• What is required
Write out the passage about N'Golo Kante at Chelsea word for word, starting at "In front of" and ending at "highly effective then.".

• Text under study
--- START ---

In front of this culendar of a defence should be sitting at least one glimmer of hope, N'Golo Kante. One of two summer signings to get excited about (Michy Batshuayi being the other), Kante has yet to fully demonstrate why his transfer from Leicester was the wrench Claudio Ranieri professed it to be. It is all about systems, of course, but with Antonio Conte not yet confident enough to adopt the preferred formations he honed in Italy, Kante has been shoe-horned into a Chelsea team which is, to all intents and purposes, that which kicked off the 2014-15 season, albeit with Nemanja Matic looking as ineffective now as he was highly effective then.

--- END ---

• Recorded information

--- START ---

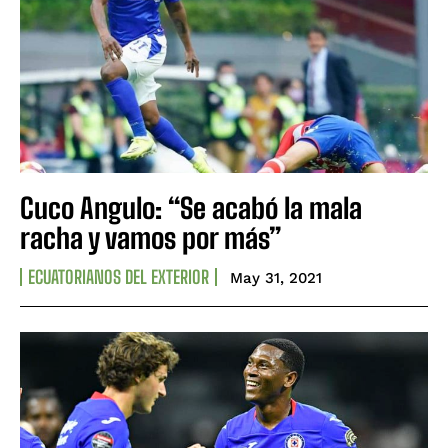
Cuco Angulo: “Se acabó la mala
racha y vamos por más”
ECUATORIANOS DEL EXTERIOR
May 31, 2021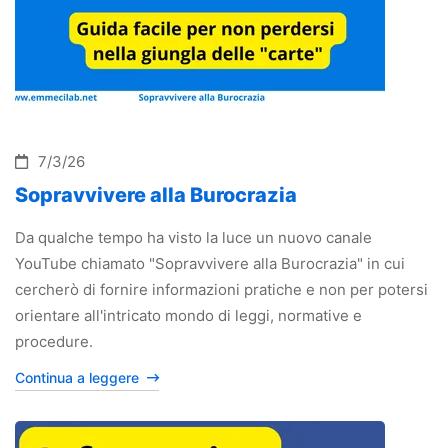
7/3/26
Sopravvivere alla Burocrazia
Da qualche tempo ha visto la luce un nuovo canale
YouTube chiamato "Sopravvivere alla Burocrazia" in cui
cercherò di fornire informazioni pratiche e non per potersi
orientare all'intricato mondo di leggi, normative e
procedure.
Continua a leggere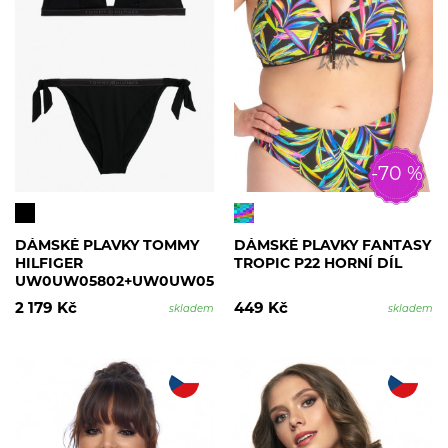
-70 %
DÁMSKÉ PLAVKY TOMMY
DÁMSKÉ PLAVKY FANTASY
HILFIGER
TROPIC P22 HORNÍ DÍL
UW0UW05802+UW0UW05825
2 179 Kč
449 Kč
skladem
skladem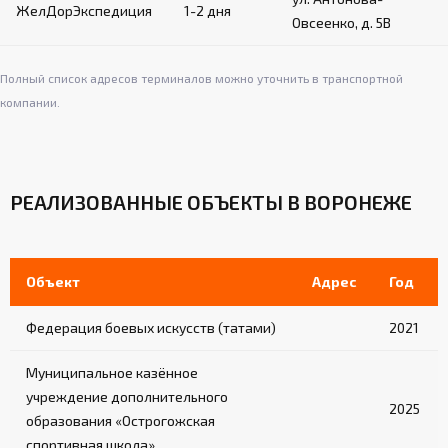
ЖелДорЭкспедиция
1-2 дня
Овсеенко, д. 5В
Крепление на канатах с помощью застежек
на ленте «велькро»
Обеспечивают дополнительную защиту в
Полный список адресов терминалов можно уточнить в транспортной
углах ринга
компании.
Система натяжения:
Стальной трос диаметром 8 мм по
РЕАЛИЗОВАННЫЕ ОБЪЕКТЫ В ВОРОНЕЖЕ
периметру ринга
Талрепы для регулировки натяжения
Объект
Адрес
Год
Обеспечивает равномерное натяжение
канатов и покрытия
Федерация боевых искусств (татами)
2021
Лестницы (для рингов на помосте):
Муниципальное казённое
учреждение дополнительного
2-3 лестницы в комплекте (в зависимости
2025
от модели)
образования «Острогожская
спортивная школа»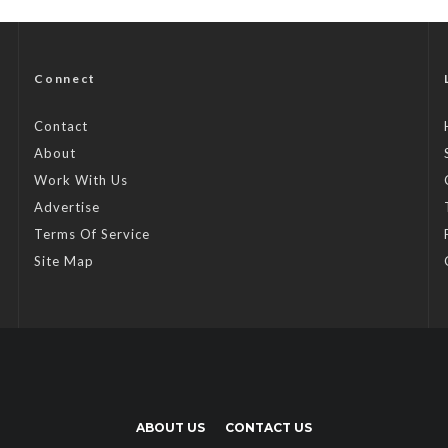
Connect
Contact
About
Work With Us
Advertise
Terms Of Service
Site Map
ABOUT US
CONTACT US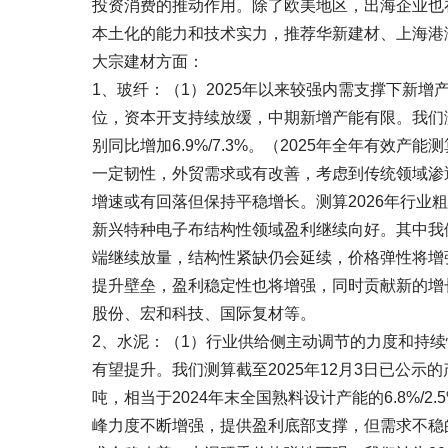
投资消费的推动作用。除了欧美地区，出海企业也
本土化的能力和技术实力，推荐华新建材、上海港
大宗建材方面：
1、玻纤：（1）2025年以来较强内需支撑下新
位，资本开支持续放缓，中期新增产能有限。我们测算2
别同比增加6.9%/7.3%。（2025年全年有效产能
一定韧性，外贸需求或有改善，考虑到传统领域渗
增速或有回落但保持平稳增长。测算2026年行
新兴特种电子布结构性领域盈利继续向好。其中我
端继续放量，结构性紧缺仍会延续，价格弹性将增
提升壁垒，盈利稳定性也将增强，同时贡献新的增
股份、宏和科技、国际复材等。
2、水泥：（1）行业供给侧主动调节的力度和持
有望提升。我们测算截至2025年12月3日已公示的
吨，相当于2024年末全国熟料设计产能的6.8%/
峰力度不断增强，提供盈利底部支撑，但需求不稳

--- END ---
--- START ---

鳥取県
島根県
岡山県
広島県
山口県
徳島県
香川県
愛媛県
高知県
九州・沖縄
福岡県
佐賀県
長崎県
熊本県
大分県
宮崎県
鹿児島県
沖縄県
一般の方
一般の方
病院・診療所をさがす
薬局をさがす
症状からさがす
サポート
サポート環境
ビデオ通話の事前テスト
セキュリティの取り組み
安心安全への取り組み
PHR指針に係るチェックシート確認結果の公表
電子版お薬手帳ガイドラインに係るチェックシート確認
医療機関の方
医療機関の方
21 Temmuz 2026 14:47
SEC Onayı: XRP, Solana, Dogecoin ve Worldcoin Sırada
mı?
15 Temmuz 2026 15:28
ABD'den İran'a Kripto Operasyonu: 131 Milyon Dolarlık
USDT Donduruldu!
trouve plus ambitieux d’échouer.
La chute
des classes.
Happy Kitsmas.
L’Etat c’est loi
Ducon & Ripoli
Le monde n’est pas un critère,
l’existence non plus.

--- END ---

• Task solution
In front of this culendar of a defence should be sitting at least one glimmer of hope, N'Golo Kante. One of two summer signings to get excited about (Michy Batshuayi being the other), Kante has yet to fully demonstrate why his transfer from Leicester was the wrench Claudio Ranieri professed it to be. It is all about systems, of course, but with Antonio Conte not yet confident enough to adopt the preferred formations he honed in Italy, Kante has been shoe-horned into a Chelsea team which is, to all intents and purposes, that which kicked off the 2014-15 season, albeit with Nemanja Matic looking as ineffective now as he was highly effective then.